Paper ID: | 950 |
---|---|

Title: | Scalable Adaptive Stochastic Optimization Using Random Projections |

This paper considers faster stochastic gradient algorithms for possibly non-convex functions. In particular this paper considers various schemes to improve upon AdaGrad and its full matrix variant AdaFull, popular iterative methods for solving such problems over large data sets. More precisely, this paper provides an algorithm called Ada-LR that uses sketching techniques to obtain convergence guarantees similar to AdaFull without paying for the iteration costs. The paper provides a proof of the regret obtained by this algorithm to demonstrate its efficacy over AdaGrad and then discuss various improvements to decrease the iteration costs, make the algorithm more stable, and perform variance reduction. Finally, the paper provides an empirical evaluation of these methods on various problems suggesting how they may improve the performance of deep network training in some regimes.

Using fast randomized numerical linear algebra techniques to provably and practically improve the performance of AdaGrad and AdaFull is a wonderful idea and this paper initiates what could be a very interesting line of work in this area. However, the particular algorithm and modifications they propose are quite natural and consequently it is difficult to pinpoint where the novelty in the approach is. More troubling, it seems like details of the algorithms performance may be hidden in this size of the sketch matrix Pi and how frequently it is computed. It would be nice if the main theorem (Proposition 2) made clear the end-to-end cost of the algorithm and what it depends on. Also, note that properties of a sketch matrix Pi may not hold under adaptive queries. Note the vectors g_t+1 depend on beta_t+1 which in turn dependent on Pi. Given this, how is it ensured that Pi has the right properties in such a scenario if it is not recomputed? I believe Theorem 11.2 in [14] only holds if the matrix sketched is fixed apriori. Nevertheless, the empirical success of the algorithm, the cleanliness of the paper, and its practical utility may be sufficient to counteract the above concerns. Detailed Comments • Line 33-35: just in certain cases, right? • Line 53: I would be a little more specific with what mean by “AdaGrad style algorithms” • Line 67: Why is this impractical if it was just a low space single pass? • Line 70 – 81: Maybe subspace embeddings should be included in this discussion? • Line 93: Why was G_t-1 + g_tg_t^T written instead of just G_t ? • Line 124: What is M? • Section 3.2 and 3.3 are there any theoretical guarantees for these algorithms?

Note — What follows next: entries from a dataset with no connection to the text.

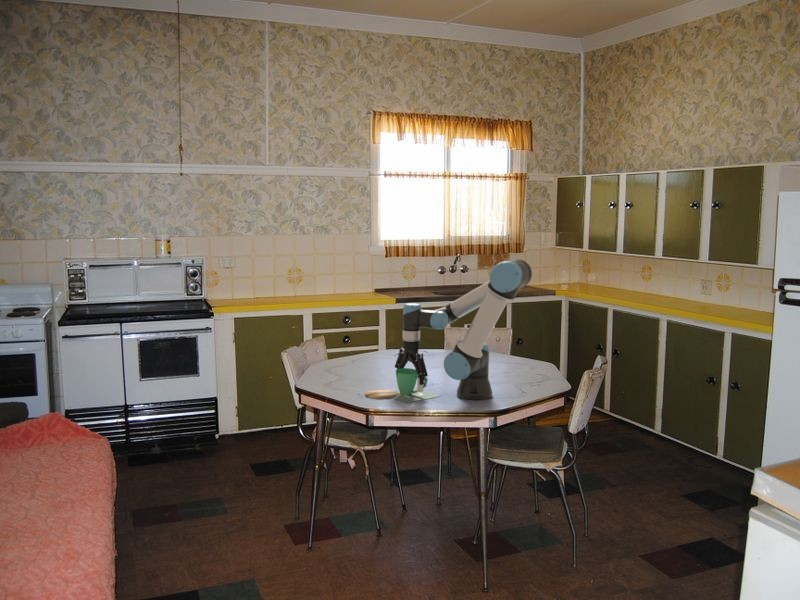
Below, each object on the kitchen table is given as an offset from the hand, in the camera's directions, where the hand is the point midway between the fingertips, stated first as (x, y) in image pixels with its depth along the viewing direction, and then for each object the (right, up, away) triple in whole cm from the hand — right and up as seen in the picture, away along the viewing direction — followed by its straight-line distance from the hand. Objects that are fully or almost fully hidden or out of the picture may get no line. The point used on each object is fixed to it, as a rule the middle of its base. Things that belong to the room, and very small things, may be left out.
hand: (410, 388), depth 315 cm
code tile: (0, -3, 0) cm, 3 cm away
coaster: (-13, -3, +1) cm, 13 cm away
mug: (0, -3, 0) cm, 3 cm away
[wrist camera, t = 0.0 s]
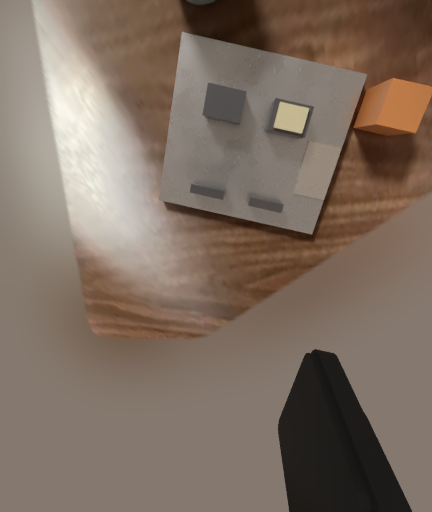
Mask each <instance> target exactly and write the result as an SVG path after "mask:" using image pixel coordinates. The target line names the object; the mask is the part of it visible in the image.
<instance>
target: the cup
mask: <svg viewBox="0 0 432 512" xmlns="http://www.w3.org/2000/svg"><path fill="white" fill-rule="evenodd" d="M185 1H187V2H189V3H191V4H195V5H207V4H210V3H213V2H215V1H217V0H185Z"/></svg>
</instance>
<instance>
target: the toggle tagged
mask: <svg viewBox="0 0 432 512" xmlns="http://www.w3.org/2000/svg"><path fill="white" fill-rule="evenodd" d="M313 109H314V106H309V105H305V104H301V103H296V102H292V101H287V100H283V99H279V98H275V100H274V101H273V102H272V106H271V110H270V114H269V118H268V122H267V126H266V130H265V131H267V132H271V133H276V134H280V135H284V136H289V137H293V138H298V139H302V138H305V136H306V133H307V130H308V126H309V123H310V120H311V116H312V113H313Z"/></svg>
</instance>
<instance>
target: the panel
mask: <svg viewBox="0 0 432 512" xmlns="http://www.w3.org/2000/svg"><path fill="white" fill-rule="evenodd" d="M366 77H367V74H364V73H359V72H355V71H351V70H346V69H342V68H337V67H333V66H329V65H324V64H320V63H316V62H311V61H307V60H302V59H298V58H294V57H289V56H285V55H281V54H276V53H272V52H267V51H263V50H259V49H254V48H250V47H246V46H241V45H237V44H232V43H228V42H224V41H219V40H215V39H211V38H206V37H202V36H197V35H193V34H189V33H184V32H182V37H181V44H180V51H179V58H178V65H177V72H176V80H175V87H174V94H173V101H172V108H171V116H170V123H169V130H168V137H167V144H166V151H165V159H164V166H163V173H162V180H161V187H160V195H159V200H161V201H165V202H170V203H174V204H179V205H183V206H188V207H192V208H196V209H201V210H205V211H210V212H214V213H219V214H223V215H228V216H232V217H236V218H241V219H245V220H250V221H254V222H259V223H263V224H268V225H272V226H277V227H281V228H285V229H290V230H294V231H299V232H303V233H308V234H312V233H313V230H314V228H315V225H316V222H317V219H318V216H319V213H320V210H321V207H322V204H323V201H324V199H325V196H326V193H327V190H328V187H329V184H330V181H331V178H332V175H333V172H334V170H335V167H336V164H337V161H338V158H339V155H340V152H341V149H342V146H343V143H344V141H345V138H346V135H347V132H348V129H349V126H350V123H351V120H352V117H353V114H354V112H355V109H356V106H357V103H358V100H359V97H360V94H361V91H362V88H363V85H364V83H365V80H366ZM208 83H213V84H217V85H221V86H226V87H230V88H235V89H239V90H243V91H247V93H246V99H245V103H244V108H243V112H242V117H241V121H240V125H236V124H232V123H227V122H223V121H218V120H214V119H209V118H205V117H204V116H203V115H202V114H203V108H204V103H205V97H206V91H207V86H208ZM275 98H279V99H283V100H287V101H292V102H296V103H301V104H305V105H309V106H314V109H313V113H312V116H311V120H310V123H309V126H308V130H307V133H306V136H305V138H302V139H298V138H293V137H289V136H284V135H280V134H276V133H271V132H267V131H265V130H266V126H267V122H268V118H269V114H270V110H271V106H272V102H273V101H274V100H275Z"/></svg>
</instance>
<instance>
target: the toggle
mask: <svg viewBox="0 0 432 512" xmlns="http://www.w3.org/2000/svg"><path fill="white" fill-rule="evenodd" d="M246 93H247V91H243V90H239V89H235V88H230V87H226V86H221V85H217V84H213V83H208V86H207V91H206V97H205V103H204V108H203V114H202V115H203V116H204V117H205V118H209V119H214V120H218V121H223V122H227V123H232V124H236V125H240V121H241V117H242V112H243V108H244V103H245V99H246Z"/></svg>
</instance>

2-Confident (read it all; understood it all reasonably well)

This paper proposes an extension is Adagrad - a method for adaptively adjusting the learning rates per individual feature, to a full second order version, called Ada-Full, while assuming that the resulting second order matrix is low rank and hence the system of linear equations that needs to be solved is solved via random projections. This results in a significant improvement in per iteration complexity while maintaining desired improvement with high probability on each step. Additionally, the authors propose further improvement by employing inexact computations in each step. This allows for even cheaper iteration complexity, but there is no theory provided for this improvement. Yet it seems to work well in practice.

I find the paper very clearly written, with well defined goals and contributions. I see the use of randomized linear algebra as very significant in the future development of optimization algorithms. My only puzzlement as to why the authors chose the analysis of the online (regret) setting, while their implementation seems to target regular optimization setting for ML. I assume the choice is due to availability of theoretical results for regret, rather than regular objective convergence rates. The difference is not very significant, of course.

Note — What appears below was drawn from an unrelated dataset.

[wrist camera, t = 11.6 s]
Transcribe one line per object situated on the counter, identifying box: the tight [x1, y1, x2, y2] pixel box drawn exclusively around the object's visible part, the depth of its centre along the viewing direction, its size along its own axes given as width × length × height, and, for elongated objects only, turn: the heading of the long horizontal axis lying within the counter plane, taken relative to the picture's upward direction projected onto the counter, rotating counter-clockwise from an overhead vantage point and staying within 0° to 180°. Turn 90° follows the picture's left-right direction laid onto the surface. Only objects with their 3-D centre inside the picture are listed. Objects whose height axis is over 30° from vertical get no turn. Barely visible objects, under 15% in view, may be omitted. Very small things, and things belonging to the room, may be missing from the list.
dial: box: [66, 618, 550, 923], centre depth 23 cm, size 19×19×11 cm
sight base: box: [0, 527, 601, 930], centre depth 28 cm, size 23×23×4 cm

2-Confident (read it all; understood it all reasonably well)

This paper proposed low-rank appromixation of a core matrix. A randomized version is also provided. Regret bound is also given and experiments showed advantages in speed.

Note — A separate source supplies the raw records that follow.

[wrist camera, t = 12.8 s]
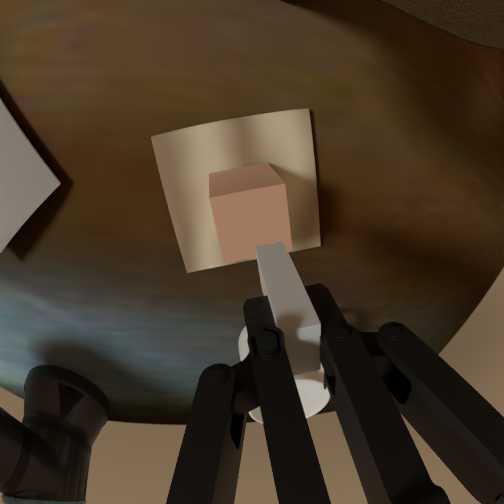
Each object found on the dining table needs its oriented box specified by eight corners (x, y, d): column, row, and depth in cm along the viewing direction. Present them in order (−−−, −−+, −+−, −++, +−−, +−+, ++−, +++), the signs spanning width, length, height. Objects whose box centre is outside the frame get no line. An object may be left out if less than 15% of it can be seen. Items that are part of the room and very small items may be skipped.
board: (187, 269, 32) (187, 272, 31) (152, 135, 25) (150, 136, 24) (318, 243, 32) (320, 245, 32) (306, 108, 26) (308, 108, 25)
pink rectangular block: (219, 226, 29) (223, 263, 23) (208, 173, 26) (209, 197, 20) (274, 215, 29) (292, 249, 23) (267, 162, 27) (285, 183, 21)
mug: (338, 319, 38) (370, 382, 29) (264, 367, 41) (279, 432, 31) (304, 280, 35) (336, 347, 25) (223, 336, 37) (230, 408, 28)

Despite its usefulness, the proposed method is a bit trivial. Low-rank approximation and using randomized SVD for low-rank approximation are well known techniques. Besides, I have two minor comments: 1. Why the randomized algorithm can improve performance (lower objective value and higher recognition rate)? See Fig. 1(a) and Fig. 2(a)-(c). It anyway solves the same mathematical model. 2. I regret that the scales of experiments are all too small. ********************* Comments after reading authors' feedback: It is not me only who thought that the paper is trivial. Reviewer_5 had the same opinion as mine. Maybe it is because we are more familiar with the low-rank techniques and randomized algorithms. It is just a standard implementation of rank-one update (which can be as early as BFGS), where randomized SVD may come in. The technique is definitely useful, but may not be good enough for NIPS by my personal view. As for the author responses to my comments, I don't think they are satisfctory. For randomized algorithms, although in each iteration the computation is saved, they nonetheless produce less accurate solutions, thus normally requiring more iterations to achieve the same precision. However, I did not see such an effect in their experiments. On the contrary, the proposed randomized algorithm is even more accurate than ADA-FULL, the one using the full matrix! If the x-axis in Figures 1&2 are running time, I would believe the results. But they are iteration numbers. So I don't think that the experimental results are trustworthy. The authors wrote in the feedback that "RadaGrad improves on AdaGrad because it exploits effective low-rank structure of the matrix G. AdaGrad only stores a diagonal approximation" but this did not answer why RadaGrad is better than ADA-FULL, as using the full matrix should be the most accurate. As for the scale of problems, are 10K parameters large? It only corresponds to a 100x100 matrix, while I typically computed with 3000x3000 matrices. Only with large matrices can one see how inaccurate low-rank approximation could be! The number, 100K, of samples should not be an issue: they could be read into memory by batches.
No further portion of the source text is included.